Ito's Lemma for Brownian motion is $df = (f_t+\frac{f_{ww}}{2}) dt + f_w dW$.

So $df = W dt + W^2 dW$

So $\int df = \frac{W^3}{3} + C = \int W^2 dW + \int W dt + C$

So $\int W^2 dW = \frac{W^3}{3} -\int W dt + C$.

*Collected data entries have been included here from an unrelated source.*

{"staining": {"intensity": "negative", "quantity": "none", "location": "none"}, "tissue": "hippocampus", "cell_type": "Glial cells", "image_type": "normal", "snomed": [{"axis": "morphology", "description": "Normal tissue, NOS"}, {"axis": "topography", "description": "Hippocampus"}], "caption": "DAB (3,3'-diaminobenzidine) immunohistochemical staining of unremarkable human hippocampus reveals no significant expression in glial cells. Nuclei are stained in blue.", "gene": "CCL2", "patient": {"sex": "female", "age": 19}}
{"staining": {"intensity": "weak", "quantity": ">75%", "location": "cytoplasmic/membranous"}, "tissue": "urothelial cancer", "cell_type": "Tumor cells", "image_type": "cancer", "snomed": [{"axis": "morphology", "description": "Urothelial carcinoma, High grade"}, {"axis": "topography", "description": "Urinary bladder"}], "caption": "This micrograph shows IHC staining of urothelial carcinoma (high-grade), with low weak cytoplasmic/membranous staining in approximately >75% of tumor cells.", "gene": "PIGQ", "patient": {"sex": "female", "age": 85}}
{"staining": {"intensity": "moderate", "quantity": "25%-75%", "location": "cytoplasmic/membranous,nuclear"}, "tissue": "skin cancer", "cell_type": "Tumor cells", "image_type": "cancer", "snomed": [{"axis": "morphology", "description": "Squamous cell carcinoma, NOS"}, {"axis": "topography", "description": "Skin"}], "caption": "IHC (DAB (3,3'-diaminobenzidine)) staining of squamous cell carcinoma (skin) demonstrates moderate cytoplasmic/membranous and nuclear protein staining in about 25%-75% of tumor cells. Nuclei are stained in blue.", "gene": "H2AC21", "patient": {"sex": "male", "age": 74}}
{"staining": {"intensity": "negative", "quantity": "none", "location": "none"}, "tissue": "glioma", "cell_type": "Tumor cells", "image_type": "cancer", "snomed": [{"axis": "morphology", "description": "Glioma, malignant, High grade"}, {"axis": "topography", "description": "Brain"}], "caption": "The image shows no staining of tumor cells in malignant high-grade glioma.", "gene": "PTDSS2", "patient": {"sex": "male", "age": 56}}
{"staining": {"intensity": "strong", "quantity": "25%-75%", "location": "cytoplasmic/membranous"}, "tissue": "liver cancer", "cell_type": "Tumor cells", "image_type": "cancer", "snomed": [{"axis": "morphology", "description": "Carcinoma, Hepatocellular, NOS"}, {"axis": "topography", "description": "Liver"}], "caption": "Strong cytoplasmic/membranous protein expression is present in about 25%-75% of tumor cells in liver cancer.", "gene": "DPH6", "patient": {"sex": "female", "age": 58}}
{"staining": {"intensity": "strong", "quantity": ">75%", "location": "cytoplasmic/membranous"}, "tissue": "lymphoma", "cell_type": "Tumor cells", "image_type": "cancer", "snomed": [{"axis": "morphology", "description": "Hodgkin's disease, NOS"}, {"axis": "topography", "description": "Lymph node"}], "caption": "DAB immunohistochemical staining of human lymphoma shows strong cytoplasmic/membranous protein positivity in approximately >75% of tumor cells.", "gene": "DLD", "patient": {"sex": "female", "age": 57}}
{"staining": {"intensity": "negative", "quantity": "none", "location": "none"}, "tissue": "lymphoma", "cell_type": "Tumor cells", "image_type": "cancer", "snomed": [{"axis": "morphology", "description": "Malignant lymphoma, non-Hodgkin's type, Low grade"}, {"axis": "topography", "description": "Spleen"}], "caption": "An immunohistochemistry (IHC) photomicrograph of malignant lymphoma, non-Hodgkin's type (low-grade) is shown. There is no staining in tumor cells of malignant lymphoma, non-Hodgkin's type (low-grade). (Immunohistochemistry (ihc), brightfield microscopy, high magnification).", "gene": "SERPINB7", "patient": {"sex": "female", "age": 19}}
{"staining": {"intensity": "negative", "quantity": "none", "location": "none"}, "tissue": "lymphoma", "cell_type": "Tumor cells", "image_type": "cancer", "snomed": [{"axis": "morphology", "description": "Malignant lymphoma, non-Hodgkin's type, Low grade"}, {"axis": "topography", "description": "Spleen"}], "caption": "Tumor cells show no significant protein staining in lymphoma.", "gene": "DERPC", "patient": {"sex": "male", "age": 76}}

(This begs the question of What does it mean to integrate a Brownian motion with respect to time?. This is discussed thoroughly here by Jonathan Goodman.)

So

$\int_0^T W_s^2 dW_s = \frac{W_T^3}{3} -\int_0^T W_s ds$

So

$E[\int_0^T W_s^2 dW_s] = E[\frac{W_T^3}{3} -\int_0^T W_s ds] = E[\frac{W_T^3}{3}] - E[\int_0^T W_s ds] = \frac{T}{3} E[W_T] - \int_0^T E[W_s] ds=0$

and

$E[(\int_0^T W_s^2 dW_s)^2] = E[(\int_0^T W_s^4 ds)] = (\int_0^T E[W_s^4] ds) = (\int_0^T s^2 ds) = \frac{T^3}{3}$

by Itô isometry and Fubini's Theorem.